At a meeting of the Alumni Association in Louisville, in February 1873, an effort to provide synodical control of the University was defeated. Central University received a charter from the State Legislature on March 3, 1873. The charter placed the government of the University in the hands of those who had endowed it and who would later become its graduates and whom the Alumni Association might thereafter elect.
The Association called for an endowment of $150,000 but received pledges for $220,000. Anchorage, Kentucky was selected as the site for the University, but when the citizens of Richmond and Madison County pledged $101,000, the school opened there on September 22, 1874 with a total of 224 students and one newly built classroom building. The original college organization consisted of a College of Letters and Science, a College of Law, and a Preparatory Department in Richmond, and a College of Medicine, in Louisville.
In 1886 a College of Dentistry was opened in Louisville. And in the 1890s three associated institutions opened: Jackson (S. P. Lees) Collegiate Institute (1890) in Breathitt County, Hardin Collegiate Institute (1892) in Elizabethtown, and Middlesboro Collegiate Institute (1896).

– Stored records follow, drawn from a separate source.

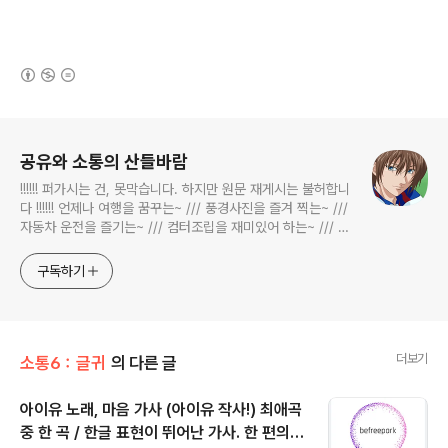
(새창열림)
로그 정보
공유와 소통의 산들바람
!!!!!! 퍼가시는 건, 못막습니다. 하지만 원문 재게시는 불허합니
다 !!!!!! 언제나 여행을 꿈꾸는~ /// 풍경사진을 즐겨 찍는~ ///
자동차 운전을 즐기는~ /// 컴터조립을 재미있어 하는~ /// 고
전과 동시대물을 넘나드는~ /// 요리가 은근히 재밌는~ /// 편
식하는 미드가 있는~ /// 사회적 이슈에 발언하는~ 不老巨
구독하기
더보기
소통6：글귀
의 다른 글
아이유 노래, 마음 가사 (아이유 작사!) 최애곡
중 한 곡 / 한글 표현이 뛰어난 가사. 한 편의
글 내용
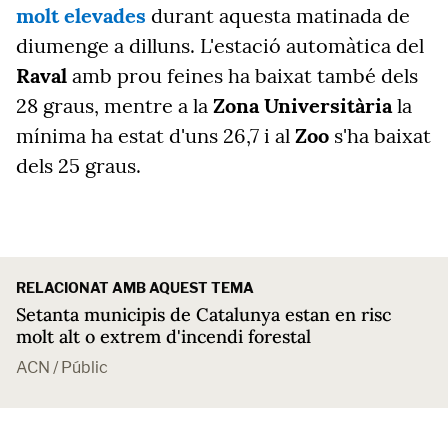
molt elevades
durant aquesta matinada de
diumenge a dilluns. L'estació automàtica del
Raval
amb prou feines ha baixat també dels
28 graus, mentre a la
Zona Universitària
la
mínima ha estat d'uns 26,7 i al
Zoo
s'ha baixat
dels 25 graus.
RELACIONAT AMB AQUEST TEMA
Setanta municipis de Catalunya estan en risc
molt alt o extrem d'incendi forestal
ACN / Públic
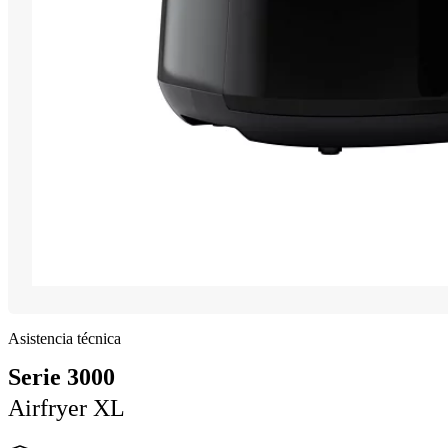
Asistencia técnica
Serie 3000
Airfryer XL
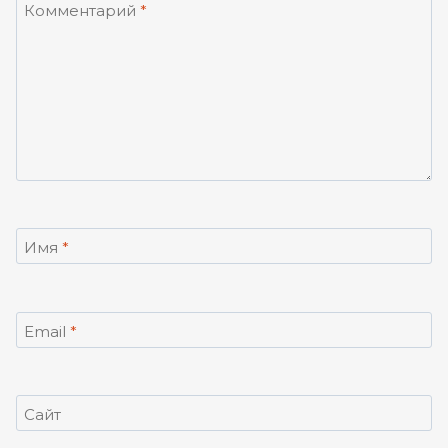
Комментарий
*
Имя
*
Email
*
Сайт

The Alumni Association appointed the Board of Curators, which served as the trustees. Eventually, in 1884 the Southern Synod took over direct control of appointing the Board of Curators in exchange for the Church's financial support. The University itself was headed by a chancellor. Robert Levi Breck served in that capacity from 1874 to 1880. He was succeeded by Lindsay Hughes Blanton, who served until the consolidation with Centre College in 1901.

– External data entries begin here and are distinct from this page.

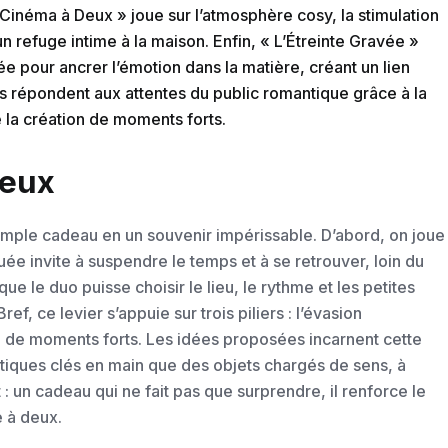
Cinéma à Deux » joue sur l’atmosphère cosy, la stimulation
n refuge intime à la maison. Enfin, « L’Étreinte Gravée »
ée pour ancrer l’émotion dans la matière, créant un lien
s répondent aux attentes du public romantique grâce à la
e la création de moments forts.
Deux
imple cadeau en un souvenir impérissable. D’abord, on joue
ée invite à suspendre le temps et à se retrouver, loin du
que le duo puisse choisir le lieu, le rythme et les petites
f, ce levier s’appuie sur trois piliers : l’évasion
ion de moments forts. Les idées proposées incarnent cette
ntiques clés en main que des objets chargés de sens, à
t : un cadeau qui ne fait pas que surprendre, il renforce le
é à deux.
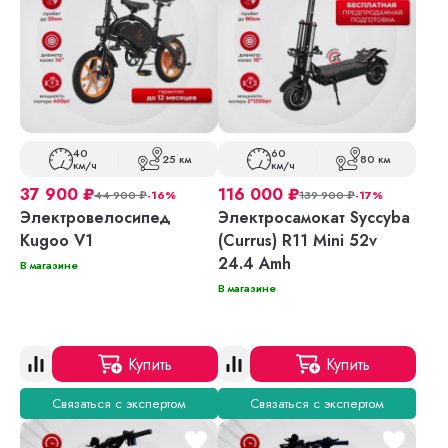
40
60
25 км
80 км
км/ч
км/ч
37 900
₽
116 000
₽
44 900
₽
-16%
139 900
₽
-17%
Электровелосипед
Электросамокат Syccyba
Kugoo V1
(Currus) R11 Mini 52v
24.4 Amh
В магазине
В магазине
Купить
Купить
Связаться с экспертом
Связаться с экспертом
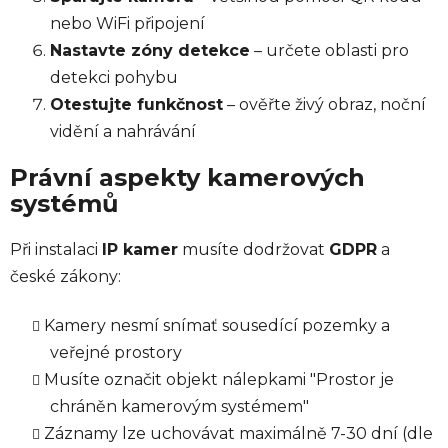
nebo WiFi připojení
Nastavte zóny detekce
– určete oblasti pro
detekci pohybu
Otestujte funkčnost
– ověřte živý obraz, noční
vidění a nahrávání
Právní aspekty kamerových
systémů
Při instalaci
IP kamer
musíte dodržovat
GDPR
a
české zákony:
Kamery nesmí snímať sousedící pozemky a
veřejné prostory
Musíte označit objekt nálepkami "Prostor je
chráněn kamerovým systémem"
Záznamy lze uchovávat maximálně 7-30 dní (dle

Almost from the outset, Central University had financial problems. The original endowment was in promissory notes and pledges, a large number of which went uncollected due to the Panic of 1873. Another important endowment drive was hampered by the Panic of 1893. Enrollment was also a problem. It dropped every year of Brecks chancellorship, and the school never graduated a class larger than 25. The University itself became co-educational in the 1890s, with women first graduating in 1896. However, the enrollment and financial problems led directly to the consolidation with Centre College. Prominent Madison Countians bitterly fought the consolidationists, but were outvoted. Finally on July 16, 1901 the merger between the schools took place. The new institution would be located in Danville and known as the Central University of Kentucky. An act of the State Legislature in 1918 changed the name back to the Centre College of Kentucky.